[Collected data]
-------
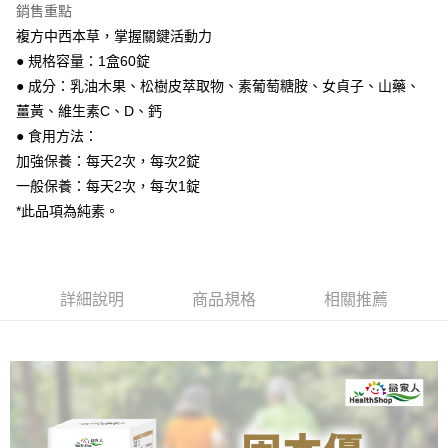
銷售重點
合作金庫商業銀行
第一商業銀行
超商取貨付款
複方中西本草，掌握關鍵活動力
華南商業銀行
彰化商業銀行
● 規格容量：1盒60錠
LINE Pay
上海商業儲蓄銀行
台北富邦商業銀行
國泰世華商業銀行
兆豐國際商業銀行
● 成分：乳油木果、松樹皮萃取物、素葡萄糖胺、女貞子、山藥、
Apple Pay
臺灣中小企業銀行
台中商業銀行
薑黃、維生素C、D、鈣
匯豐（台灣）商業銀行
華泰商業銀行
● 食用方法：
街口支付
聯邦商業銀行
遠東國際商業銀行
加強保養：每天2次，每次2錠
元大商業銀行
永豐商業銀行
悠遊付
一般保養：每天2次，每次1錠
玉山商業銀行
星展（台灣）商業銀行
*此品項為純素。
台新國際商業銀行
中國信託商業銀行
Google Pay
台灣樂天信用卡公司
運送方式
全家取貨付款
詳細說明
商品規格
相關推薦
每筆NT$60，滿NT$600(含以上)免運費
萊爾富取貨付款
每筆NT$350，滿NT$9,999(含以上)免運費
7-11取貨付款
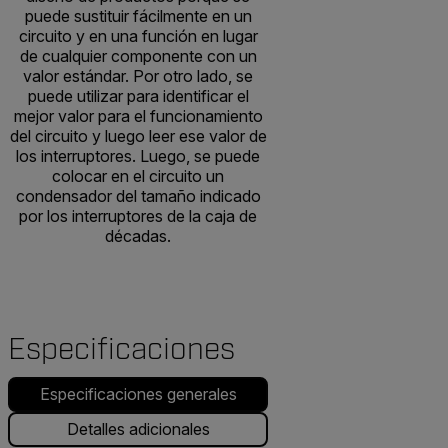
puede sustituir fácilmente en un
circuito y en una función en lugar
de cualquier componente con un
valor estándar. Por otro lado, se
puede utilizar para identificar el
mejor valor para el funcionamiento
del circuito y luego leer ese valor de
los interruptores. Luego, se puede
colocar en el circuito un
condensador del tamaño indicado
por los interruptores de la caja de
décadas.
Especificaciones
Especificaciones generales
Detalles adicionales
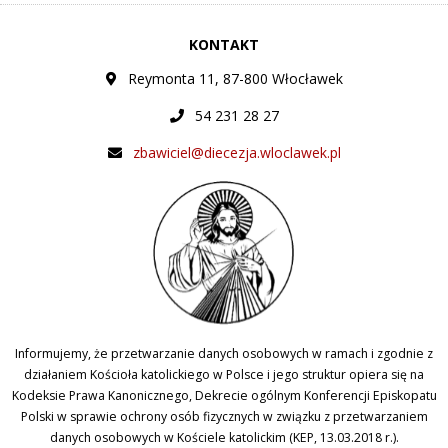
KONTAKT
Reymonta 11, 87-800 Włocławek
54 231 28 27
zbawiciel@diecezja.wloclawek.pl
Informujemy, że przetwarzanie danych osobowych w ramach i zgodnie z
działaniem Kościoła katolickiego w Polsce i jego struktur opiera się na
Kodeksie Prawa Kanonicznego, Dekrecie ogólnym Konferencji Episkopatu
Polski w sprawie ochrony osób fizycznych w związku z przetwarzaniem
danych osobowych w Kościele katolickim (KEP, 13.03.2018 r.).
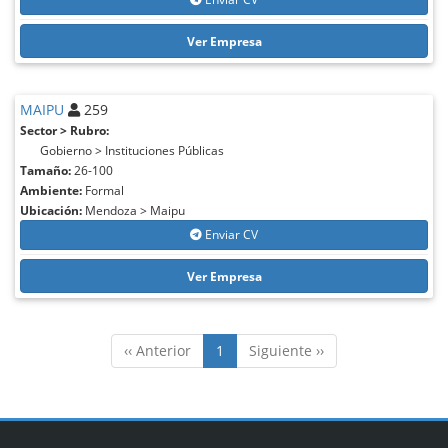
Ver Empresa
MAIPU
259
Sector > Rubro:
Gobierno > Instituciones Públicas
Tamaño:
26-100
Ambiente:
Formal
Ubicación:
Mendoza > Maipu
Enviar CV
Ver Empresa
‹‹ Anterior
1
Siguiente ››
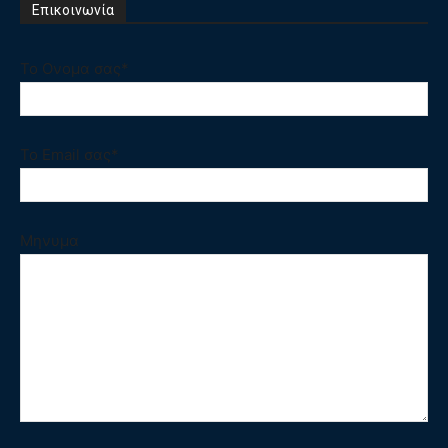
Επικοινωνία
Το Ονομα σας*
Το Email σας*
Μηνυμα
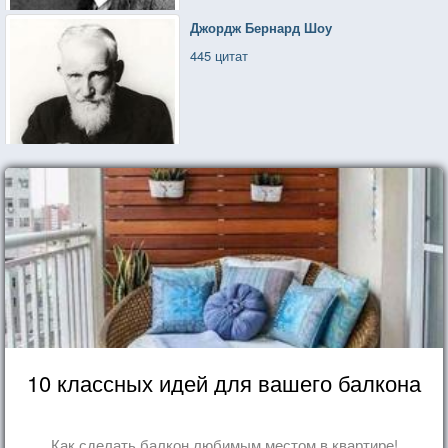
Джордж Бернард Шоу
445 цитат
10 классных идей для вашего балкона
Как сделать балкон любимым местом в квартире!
-------
How many lines of the collected data above contain the word "circuito"? Give only the number.

3